Sorry … No, Electric Cars Will Not Cripple the Electric Grid

by Chris on September 6, 2014

I spend a lot of time reading about Tesla, electric cars, etc. My wife things I’m obsessed with the topic. I think she’s right. Anyway, today I came acrsoss a typical bearish comment where a person wrote, “What I want know is where are the generating stations going to be built to supply the power for millions of electric cars. Does anybody have the answer to this question. The whole concept is nonsense.”

This is very typical of people who have not done any math to back up their argument. They usually just feel that the electric demand would be too enormous. The kinesthetic (feeling) representational system is not a very effective way to judge these things.

So let’s do the math.

According to Ontario Ministry of Energy the average 4-person home uses 800 kilowatt hours (kWh) of electricity per month. If that same average family owned a Tesla Model S and drove the typical 20,000 km per year (1,667 km per month) this would require an additional 337 kWh.

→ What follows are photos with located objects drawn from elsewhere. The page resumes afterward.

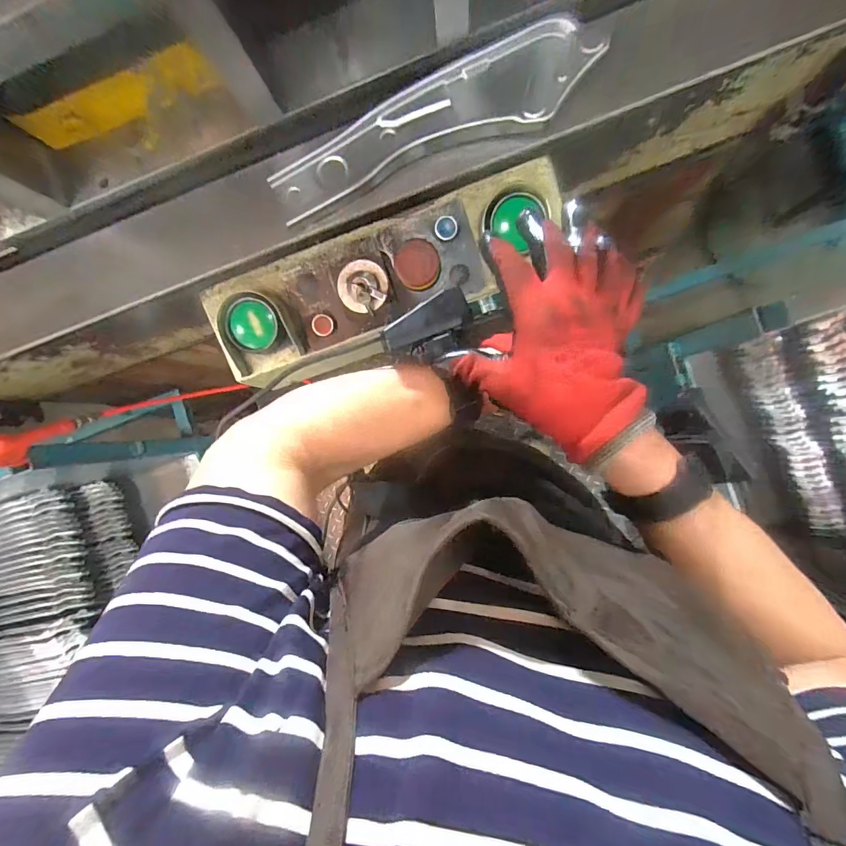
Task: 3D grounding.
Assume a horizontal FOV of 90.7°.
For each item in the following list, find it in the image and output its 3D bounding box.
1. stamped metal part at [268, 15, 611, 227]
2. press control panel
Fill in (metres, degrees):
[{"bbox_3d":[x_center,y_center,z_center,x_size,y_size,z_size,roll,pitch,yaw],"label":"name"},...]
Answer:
[{"bbox_3d":[0.009,-0.377,0.531,0.431,0.033,0.113,-20,88,6],"label":"stamped metal part"},{"bbox_3d":[-0.050,-0.194,0.567,0.487,0.077,0.153,-22,87,6],"label":"press control panel"}]

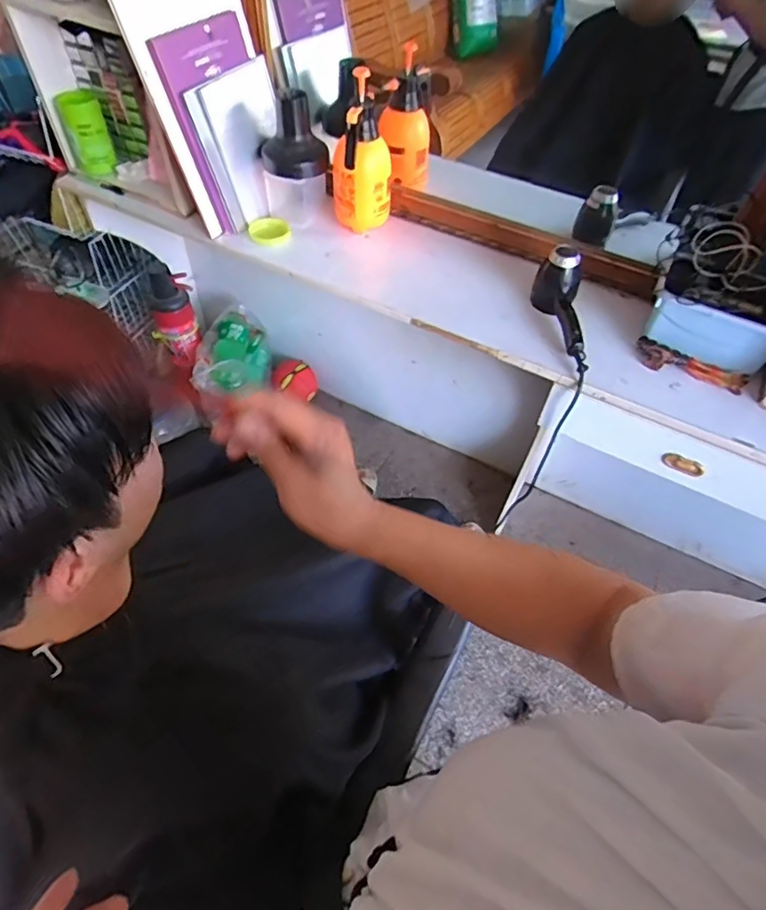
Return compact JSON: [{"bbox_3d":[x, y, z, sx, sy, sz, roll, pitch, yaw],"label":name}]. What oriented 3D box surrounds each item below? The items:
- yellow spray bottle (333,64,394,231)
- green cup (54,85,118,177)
[{"bbox_3d":[-0.044,-0.650,1.152,0.132,0.273,0.114,2,52,-2],"label":"yellow spray bottle"},{"bbox_3d":[-0.722,-0.785,1.284,0.096,0.158,0.074,-19,56,-18],"label":"green cup"}]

To calculate this I’m using my real-world experience where an 85 kWh battery takes me 420 km.

So here’s the bottom line. If every average home owned an electric car our society would consume¬†about 42% more electricity than we do today, and this considers only the residential demand. I’m totally ignoring whatever percent of total demand comes from commercial and industrial buildings, which has no correlation to electric car use. Almost all of this additional residential demand would happen at night while we’re sleeping and very little electricity is being used by other appliances.

Now consider that Tesla would have to increase their capacity by almost 30-fold just to control a single percent (yes, one percent) of the automobile market. If that were to happen, and BMW, Daimler, Ford and Nissan were all successful in competing at the same level as Tesla (measured by # of cars sold), our residential demand for electricity would rise a whopping 2%.

Is that enough math for you? Supply of electricity is not in any way, shape or form an issue.

Ryan P September 6, 2014 at 4:29 pm

Ontario also has a surplus of baseload generation. Having cars charge overnight would help use this energy instead of us exporting it to Michigan and New York at a loss so it could actually cause electricity rates to drop a bit.